Database Session Management Pattern¶

Purpose¶

Provide consistent, safe database access with read/write separation, multi-tenant routing, connection lifecycle management, and deadlock reduction.

Session Context Managers¶

# shell/db/database.py

from contextlib import contextmanager
from typing import Generator, Optional
from sqlalchemy.orm import Session

@contextmanager
def writer_session(npcase_id: Optional[str] = None) -> Generator[Session, None, None]:
    """Write session targeting case-specific database."""
    case_id = npcase_id or get_npcase()
    if not case_id:
        raise ValueError("npcase_id must be provided for a case session.")
    db_name = f"{RDS_DBNAME}_case_{case_id}"
    with _session_manager(db_name, is_reader=False) as session:
        yield session


@contextmanager
def reader_session(npcase_id: Optional[str] = None) -> Generator[Session, None, None]:
    """Read-only session targeting case-specific database (read replica)."""
    case_id = npcase_id or get_npcase()
    if not case_id:
        raise ValueError("npcase_id must be provided for a case session.")
    db_name = f"{RDS_DBNAME}_case_{case_id}"
    with _session_manager(db_name, is_reader=True) as session:
        yield session


@contextmanager
def core_writer_session() -> Generator[Session, None, None]:
    """Write session targeting shared core database."""
    with _session_manager(RDS_DBNAME, is_reader=False) as session:
        yield session


@contextmanager
def core_reader_session() -> Generator[Session, None, None]:
    """Read-only session targeting shared core database (read replica)."""
    with _session_manager(RDS_DBNAME, is_reader=True) as session:
        yield session

Session Lifecycle¶

Exception handling is nuanced — different exception types get different log levels and behaviors:

@contextmanager
def _session_manager(db_name: str, is_reader: bool) -> Generator[Session, None, None]:
    """Manage session lifecycle: create, yield, commit/rollback, cleanup."""

————

About this exercise |
Decide whether each statement agrees with the page on database session management, answering yes or no and quoting the page's deciding words: (a) reader_session reads from a read replica; (b) core_writer_session accepts an npcase_id argument; (c) writer_session raises a ValueError when no case ID is available.

Stored data
————

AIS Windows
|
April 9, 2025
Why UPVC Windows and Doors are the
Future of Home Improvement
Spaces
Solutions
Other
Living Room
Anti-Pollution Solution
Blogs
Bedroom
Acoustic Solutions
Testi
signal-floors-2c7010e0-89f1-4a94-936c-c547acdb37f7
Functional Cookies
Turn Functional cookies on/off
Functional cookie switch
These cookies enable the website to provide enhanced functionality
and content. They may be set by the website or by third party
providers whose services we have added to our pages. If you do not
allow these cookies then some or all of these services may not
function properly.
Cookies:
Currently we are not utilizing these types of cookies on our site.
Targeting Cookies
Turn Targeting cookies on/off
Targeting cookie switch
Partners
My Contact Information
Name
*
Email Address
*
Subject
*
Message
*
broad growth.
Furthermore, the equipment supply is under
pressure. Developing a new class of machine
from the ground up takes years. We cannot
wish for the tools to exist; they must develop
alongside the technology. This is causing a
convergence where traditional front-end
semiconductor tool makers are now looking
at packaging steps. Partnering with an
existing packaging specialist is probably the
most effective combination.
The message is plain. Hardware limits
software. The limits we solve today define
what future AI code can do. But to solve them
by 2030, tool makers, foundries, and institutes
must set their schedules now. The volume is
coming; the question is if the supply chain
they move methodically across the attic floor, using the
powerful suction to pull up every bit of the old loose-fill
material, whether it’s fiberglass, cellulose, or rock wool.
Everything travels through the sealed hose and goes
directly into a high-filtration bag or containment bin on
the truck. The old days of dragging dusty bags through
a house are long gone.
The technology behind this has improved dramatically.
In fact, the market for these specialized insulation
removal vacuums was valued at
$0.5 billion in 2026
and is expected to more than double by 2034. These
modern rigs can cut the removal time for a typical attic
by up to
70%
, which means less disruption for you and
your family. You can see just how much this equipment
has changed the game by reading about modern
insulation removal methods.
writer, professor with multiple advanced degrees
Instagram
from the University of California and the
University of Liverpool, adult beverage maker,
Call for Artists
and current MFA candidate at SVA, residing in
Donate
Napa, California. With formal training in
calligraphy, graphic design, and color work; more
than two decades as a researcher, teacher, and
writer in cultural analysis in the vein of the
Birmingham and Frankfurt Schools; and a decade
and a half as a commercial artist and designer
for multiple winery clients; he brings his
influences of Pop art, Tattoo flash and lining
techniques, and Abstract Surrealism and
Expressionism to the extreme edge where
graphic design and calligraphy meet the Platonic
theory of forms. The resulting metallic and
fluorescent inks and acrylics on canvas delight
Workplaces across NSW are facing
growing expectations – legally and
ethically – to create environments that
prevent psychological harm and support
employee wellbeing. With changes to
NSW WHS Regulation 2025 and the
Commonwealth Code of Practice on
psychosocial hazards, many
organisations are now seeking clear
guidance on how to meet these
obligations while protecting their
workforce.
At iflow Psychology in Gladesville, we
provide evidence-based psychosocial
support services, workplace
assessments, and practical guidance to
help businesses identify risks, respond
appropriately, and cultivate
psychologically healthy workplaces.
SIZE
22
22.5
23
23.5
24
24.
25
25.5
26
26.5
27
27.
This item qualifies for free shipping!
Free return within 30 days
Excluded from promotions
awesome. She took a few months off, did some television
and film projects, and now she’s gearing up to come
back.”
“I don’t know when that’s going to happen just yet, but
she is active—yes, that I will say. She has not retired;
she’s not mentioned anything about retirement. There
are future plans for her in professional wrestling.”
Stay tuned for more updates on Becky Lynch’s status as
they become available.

————

Result |
(a) Yes: "Read-only session targeting case-specific database (read replica)."
(b) No: "def core_writer_session() -> Generator[Session, None, None]:"
(c) Yes: "raise ValueError("npcase_id must be provided for a case session.")"